Interest rate concerns once once more dominated events. Especially following the recently surprisingly high inflation figures, investors are nervous regarding the interest rate decision by the US Federal Reserve next Wednesday. The Federal Reserve (Fed) is firmly expected to hike interest rates once more by 0.75 percentage points, but a full point does not seem out of the question.

US Treasury yields rose across the board yesterday, with yields on the two-year note climbing to their highest levels since 2007.

Exchange rate losses in Asia

In the wake of the recent price losses on Wall Street, the Asian stock markets also came under selling pressure. The Japanese Nikkei index fell today by 1.1 percent to 27,577 points and the Shanghai stock exchange by 1.7 percent to 3,145 points.

Real estate shares under the magnifying glass

Studies on real estate stocks are now a topic of conversation on the Frankfurt Stock Exchange. Many price targets have been lowered. In the interest rate turnaround, real estate values ​​are currently in a head-to-head race with retailers for the weakest sector of the year. Amid rising interest rates and hard times for consumers, German real estate values ​​are cheap for good reason, explained Barclays expert Sander Bunck. Meanwhile, JPMorgan’s Neil Green braced for a potentially prolonged drought for the industry.

DaimlerTruck demands more charging stations

Daimler truck boss Martin Daum is calling for more action from the federal government with regard to the infrastructure for electromobility: “The federal government currently has many plans and announcements, but little concrete,” said Daum of the German Press Agency. “What comes out in the end, what is actually implemented and at what speed? The will is there, the action is still missing.” A 300-kilowatt charging station is being celebrated today, which will be inaugurated somewhere. “But we need 700 kilowatts or one megawatt,” said Daum. But there is nothing of this magnitude yet.
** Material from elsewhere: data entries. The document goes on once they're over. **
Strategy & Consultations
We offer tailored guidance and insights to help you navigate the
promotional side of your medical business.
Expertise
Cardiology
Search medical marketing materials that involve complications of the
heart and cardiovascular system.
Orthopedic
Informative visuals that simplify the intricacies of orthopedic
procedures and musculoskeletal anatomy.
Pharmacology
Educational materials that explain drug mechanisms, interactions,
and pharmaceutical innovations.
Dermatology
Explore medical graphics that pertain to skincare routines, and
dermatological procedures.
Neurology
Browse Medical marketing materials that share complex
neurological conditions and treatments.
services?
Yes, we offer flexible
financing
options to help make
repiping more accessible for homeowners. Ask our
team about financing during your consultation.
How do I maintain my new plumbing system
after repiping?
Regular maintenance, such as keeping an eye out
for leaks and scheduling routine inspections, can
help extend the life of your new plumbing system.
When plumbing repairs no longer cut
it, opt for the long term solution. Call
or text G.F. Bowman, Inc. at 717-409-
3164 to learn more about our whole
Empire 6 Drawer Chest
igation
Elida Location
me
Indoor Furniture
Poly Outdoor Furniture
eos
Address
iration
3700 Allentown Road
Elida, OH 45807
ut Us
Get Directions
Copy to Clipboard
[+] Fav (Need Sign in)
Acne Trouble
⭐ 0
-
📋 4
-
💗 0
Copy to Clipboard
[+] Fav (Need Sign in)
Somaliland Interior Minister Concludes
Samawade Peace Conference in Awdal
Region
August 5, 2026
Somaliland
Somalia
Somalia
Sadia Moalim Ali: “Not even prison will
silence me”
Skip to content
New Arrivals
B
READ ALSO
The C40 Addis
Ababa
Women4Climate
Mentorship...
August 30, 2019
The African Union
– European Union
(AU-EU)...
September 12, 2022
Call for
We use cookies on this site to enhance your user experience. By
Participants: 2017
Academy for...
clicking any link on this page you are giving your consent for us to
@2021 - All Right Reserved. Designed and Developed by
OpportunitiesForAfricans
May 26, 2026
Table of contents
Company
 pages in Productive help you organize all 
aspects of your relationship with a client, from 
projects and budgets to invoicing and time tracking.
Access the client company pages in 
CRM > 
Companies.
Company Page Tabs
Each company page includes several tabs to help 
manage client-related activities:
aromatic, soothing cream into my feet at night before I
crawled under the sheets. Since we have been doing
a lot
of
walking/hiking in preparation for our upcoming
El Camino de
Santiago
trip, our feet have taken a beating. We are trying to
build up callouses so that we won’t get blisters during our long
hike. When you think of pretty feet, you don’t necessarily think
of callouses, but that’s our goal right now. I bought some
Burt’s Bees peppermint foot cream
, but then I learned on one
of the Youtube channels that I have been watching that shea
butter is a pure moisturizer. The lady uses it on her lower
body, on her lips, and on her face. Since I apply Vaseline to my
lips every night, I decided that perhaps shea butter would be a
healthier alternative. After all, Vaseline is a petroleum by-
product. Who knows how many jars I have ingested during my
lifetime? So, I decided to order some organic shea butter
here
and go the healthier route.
Ströer weighed down by downgrade

A negative analyst comment sent the shares of the space marketer Ströer plummeting. The experts at Deutsche Bank have downgraded the title from “buy” to “hold” and lowered the price target to 62 from 80 euros.

FeDex drags Deutsche Post down

DHL rival FedEx is withdrawing its outlook for the full year due to the economic slowdown. In the second quarter, business conditions are likely to deteriorate further despite ongoing cost-cutting measures, the US company said. The group also announced aggressive savings. Capital expenditures for 2023 are expected to fall to $6.3 billion from previously forecast $6.8 billion.

The company, like its domestic rival UPS, is also considered a barometer of the US economy, as it transports goods from a wide variety of industries. FedEx shares fell more than 16 percent in following-hours trading in response to the bad news. The papers of the DHL mother company Deutsche Post also give way in tow.

Euro below par

On the foreign exchange market, the euro is quoted at around 0.9990 US dollars. In the course of the day, investors should keep an eye on inflation figures from the euro area. Although this is only detailed data, inflation is at a record level of 9.1 percent.